On the 12th July 1904 Phil Casey died of stomach cancer at his home in Brooklyn, he had been diagnosed with the disease in 1901 but he hadn't let it affect him or slow him down in anyway. As late as January 1904 he was still traveling across America to promote handball. On the morning after his death, the headline “Phil Casey is Dead” appeared in Newspapers all over America, his funeral was a huge event with three carriages traveling behind his hearse just to carry the wreathes. Michael McEvoy was listed among the mourners at the funeral.
In 1906 John McEvoy returned to America, he arrived 17th June. He was going to stay with his brother Michael who at that time lived at 303 Court Street, which is actually at the junction of Court Street and Degraw Street, and is only three houses away from the Brooklyn Handball Club, with Phil Casey`s home at 295 Degraw Street in between.
On the 26th June nine days after John's arrival a large headline in the Brooklyn Daily Eagle declared that Michael McEvoy had defeat two players single handed at the Brooklyn Handball Club, it's only speculation but perhaps the McEvoy brothers intended to form a successful handball partnership. But whatever their plans were, it was not to be, as sometime in the Autumn of 1906 John became ill and on the 23rd November his sister Elizabeth arrived from Ireland to look after him. In late December His condition worsened and she took him to hospital.
On the 29th of December The Daily Eagle announced that John McEvoy of Knockseera, Ballybrophy, Queens Co Ireland had died. On New Years Eve 1906 the Daily Standard reporting on John McEvoy's interment that morning at Holly Cross cemetery wrote
“Mr McEvoy died on Saturday at St Mary's Hospital of pneumonia. He was a Champion Handball player in Brooklyn, a member of several societies and was well known.’

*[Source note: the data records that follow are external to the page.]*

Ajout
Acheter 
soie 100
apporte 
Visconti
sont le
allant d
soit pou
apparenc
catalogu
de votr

In 1909 James Kelly handball Champion of America challenged J.J. Bowles champion of Ireland for the Championship of the World over 15 games. The first leg of the contest would be played in Bowles home club in Limerick, the second match at Kelly home club in Brooklyn. James Kelly a New York policeman born in Mayo was trained by Michael J McEvoy. The prospect of once again having a World Champion in their ranks caused great excitement in Casey's old club and when Kelly and his trainer Michael J McEvoy sailed for Ireland on the Lusitania in June 1909 a large crowd of supporters came down to the quayside to wave them off. Kelly won five out of the seven games played at Bowles home club, which left Kelly only needing 3 games from the second leg for a win.

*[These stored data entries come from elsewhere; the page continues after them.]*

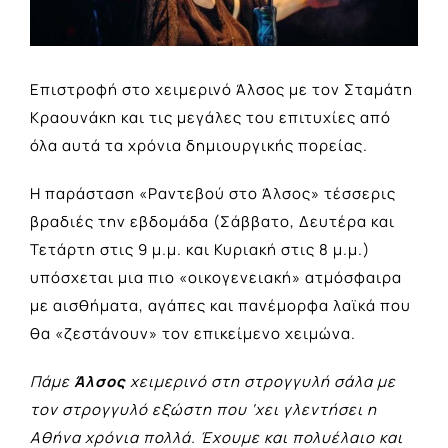
Επιστροφή στο χειμερινό Άλσος με τον Σταμάτη
Κραουνάκη και τις μεγάλες του επιτυχίες από
όλα αυτά τα χρόνια δημιουργικής πορείας.
Η παράσταση «Ραντεβού στο Άλσος» τέσσερις
βραδιές την εβδομάδα (Σάββατο, Δευτέρα και
Τετάρτη στις 9 μ.μ. και Κυριακή στις 8 μ.μ.)
υπόσχεται μια πιο «οικογενειακή» ατμόσφαιρα
με αισθήματα, αγάπες και πανέμορφα λαϊκά που
θα «ζεστάνουν» τον επικείμενο χειμώνα.
Πάμε
Άλσος
χειμερινό στη στρογγυλή σάλα με
τον στρογγυλό εξώστη που ‘χει γλεντήσει η
Αθήνα χρόνια πολλά. Έχουμε και πολυέλαιο και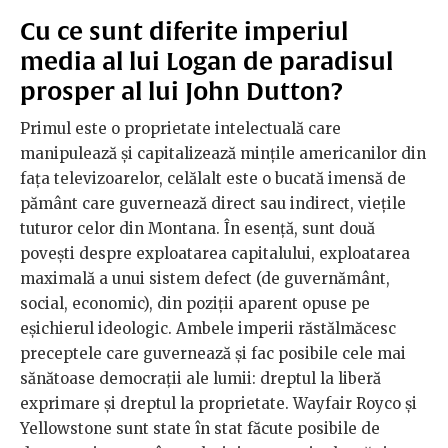
Cu ce sunt diferite imperiul
media al lui Logan de paradisul
prosper al lui John Dutton?
Primul este o proprietate intelectuală care
manipulează și capitalizează mințile americanilor din
fața televizoarelor, celălalt este o bucată imensă de
pământ care guvernează direct sau indirect, viețile
tuturor celor din Montana. În esență, sunt două
povești despre exploatarea capitalului, exploatarea
maximală a unui sistem defect (de guvernământ,
social, economic), din poziții aparent opuse pe
eșichierul ideologic. Ambele imperii răstălmăcesc
preceptele care guvernează și fac posibile cele mai
sănătoase democrații ale lumii: dreptul la liberă
exprimare și dreptul la proprietate. Wayfair Royco și
Yellowstone sunt state în stat făcute posibile de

They arrived back in New York in early September also on the Lusitania and on the 26th of September Kelly got the three games he needed to give him victory and made Casey's the home of Handball's No 1 player once again. The two countries Champions would not meet again to until 1964.
The Daily Standard paid one last tribute to John in 1909 when it described John McEvoy as “One of the best handball players of the Phil Casey Days”.
In 1916 Michael J McEvoy was listed as 3rd vice president of the Brooklyn Handball club.
(Postscript: John McEvoy was also referred to in the New York papers as the Ballybrophy Wonder and the Ballybrophy Strong Boy which is also a reference to John L Sullivan who was known as the Chicago Strong Boy , John's supporters at the Brooklyn Handball Club called him the John L Sullivan of Handball).